A resistência à vancomicina pela cepa Enterococcus foi confirmada pelo genótipo que abrigava a variante VanA, classificada como a variante mais frequentemente encontrada em E. faecium(13,14).
Daptomicina foi administrado para o tratamento de bacteremia sem êxito. Pacientes que receberam daptomicina como tratamento de infecção contra VRE tiveram uma taxa de letalidade de 33%(15). Tratamento infecções da corrente sanguínea por Staphylococcus aureus com daptomicina em infecções de pele e tecidos moles tem sido amplamente utilizado. No entanto, a eficácia da daptomicina no tratamento da ICS em Enterococcus resistente à vancomicina ainda não está bem estabelecida(15). Embora o tratamento mais indicado para VRE seja linezolida, teicoplanina ou daptomicina(16,17). Linezolida tem sido associada a um risco significativamente maior de falha do tratamento e letalidade em comparação com a daptomicina(18). Em contrapartida, pacientes tratados com daptomicina têm sido associados a maior mortalidade em 14 e 28 dias e menores taxas de erradicação microbiana do que os pacientes tratados com linezolida(19). Estudos apontam que a daptomicina mostram resultados comparáveis com linezolida, no entanto, altas doses devem ser consideradas para pacientes com bacteremia VRE(20).
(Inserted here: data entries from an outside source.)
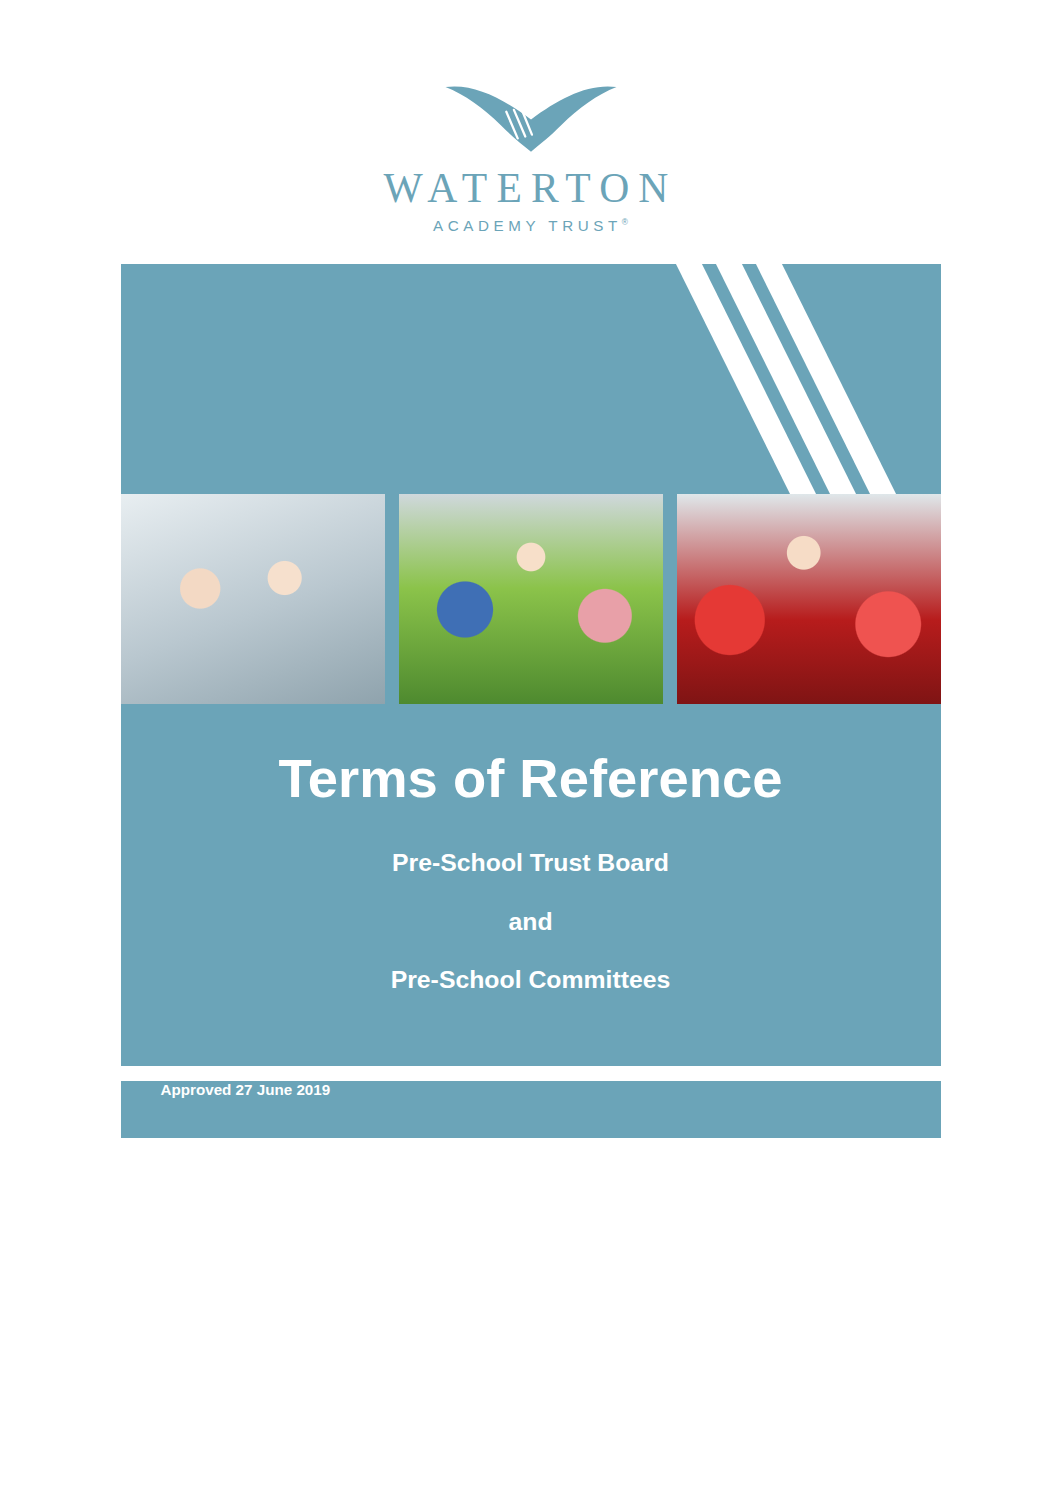WATERTON
ACADEMY TRUST®
Terms of Reference
Pre-School Trust Board
and
Pre-School Committees
Approved 27 June 2019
Diante disso, estudos mostram que além de antibióticos, comensais produtores de lantibióticos do trato gastrointestinal podem reduzir a colonização por VRE ou a utilização de cepas Blautia producta e Clostridium bolteae para restaura a resistência de colonização contra VRE(21,22). O uso de bactérias probióticas comensais no transplante fecal tem sido utilizado como estratégias contra VRE.
Maior gravidade da doença e tratamento inadequado têm sido associados com aumento da mortalidade(19). Tem sido documentado uma tendência de aumento da mortalidade para aqueles tratados com daptomicina(17,18,19).
Enterococcus resistentes à vancomicina representam uma séria ameaça ao público em geral, especialmente aos pacientes hospitalizados com câncer, elevando a taxa de mortalidade. O tumor de cólon ascendente pode ter sido um predisponente para a infecção e o agravo do desfecho. A vigilância de microrganismos e resistência aos antimicrobianos é crucial para reduzir a mortalidade.
Autores e Colaboradores
CS: Responsável pela conceitualização e curadoria de dados abrangentes de pesquisa, VM: Administração do projeto, responsável pelo gerenciamento e coordenação da atividade de pesquisa. PSA: Supervisão, responsabilidade de supervisão e liderança pelo planejamento e execução da atividade de pesquisa, incluindo orientação externa à equipe principal.
Aprovação Ética
Este trabalho foi aprovado pelo Comitê de Ética em Pesquisas do Hospital do Câncer de Pernambuco (HCP) em que o trabalho foi realizado (CAEE: 16285219.5.0000.5205).